Copy the items from the top through the line with "result: 8,mL", swapping "measure" for "read" and leaving everything else as it is. Don't include the pictures.

============

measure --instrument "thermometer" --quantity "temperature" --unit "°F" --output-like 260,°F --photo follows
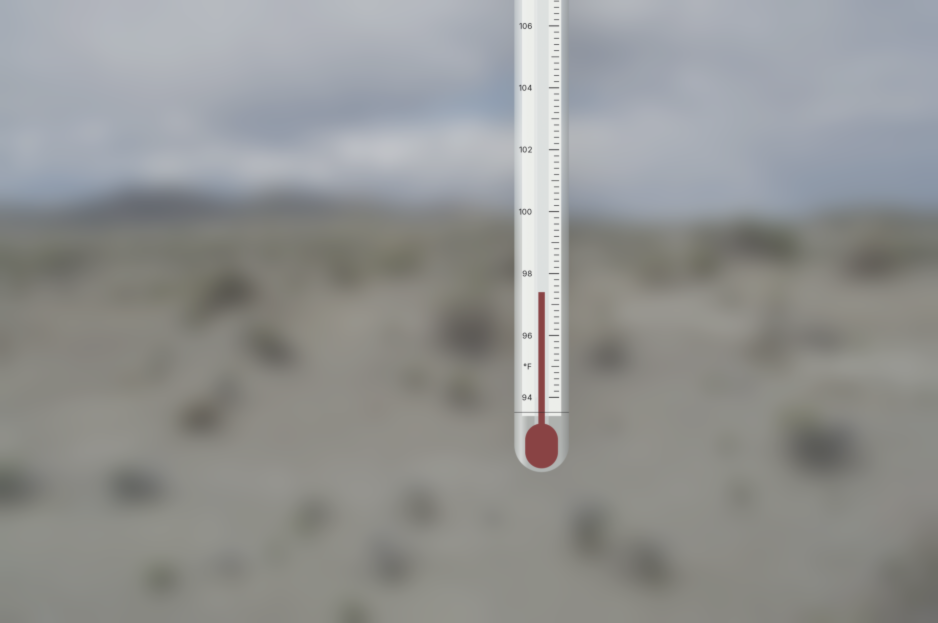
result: 97.4,°F
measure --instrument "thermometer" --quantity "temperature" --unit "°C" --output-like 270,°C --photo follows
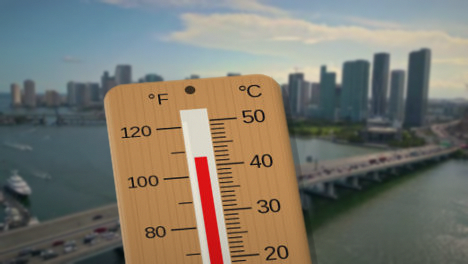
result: 42,°C
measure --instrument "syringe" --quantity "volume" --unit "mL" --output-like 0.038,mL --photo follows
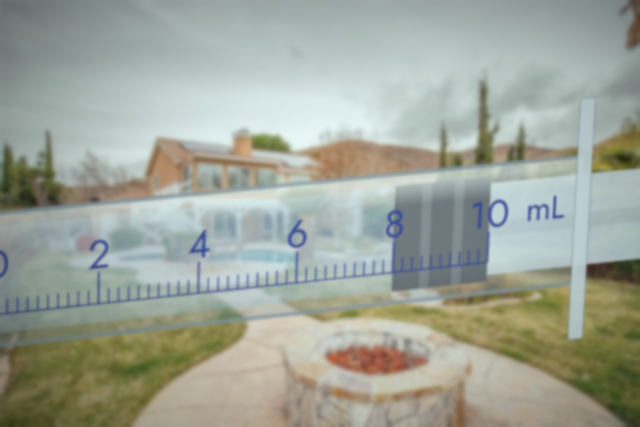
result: 8,mL
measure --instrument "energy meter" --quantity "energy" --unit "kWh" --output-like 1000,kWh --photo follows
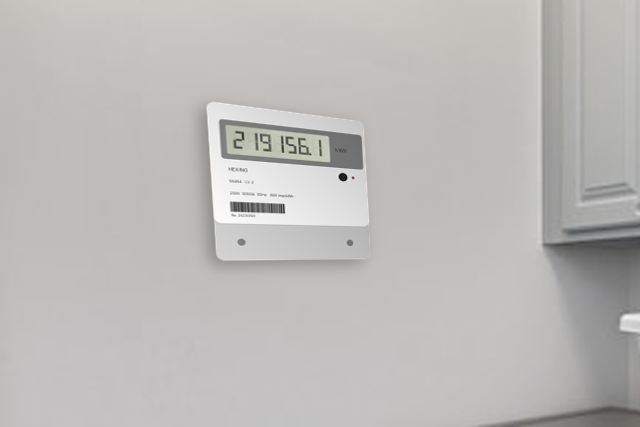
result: 219156.1,kWh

============

▶ [Worked solution]:
read --instrument "thermometer" --quantity "temperature" --unit "°F" --output-like 260,°F --photo follows
result: 97.4,°F
read --instrument "thermometer" --quantity "temperature" --unit "°C" --output-like 270,°C --photo follows
result: 42,°C
read --instrument "syringe" --quantity "volume" --unit "mL" --output-like 0.038,mL --photo follows
result: 8,mL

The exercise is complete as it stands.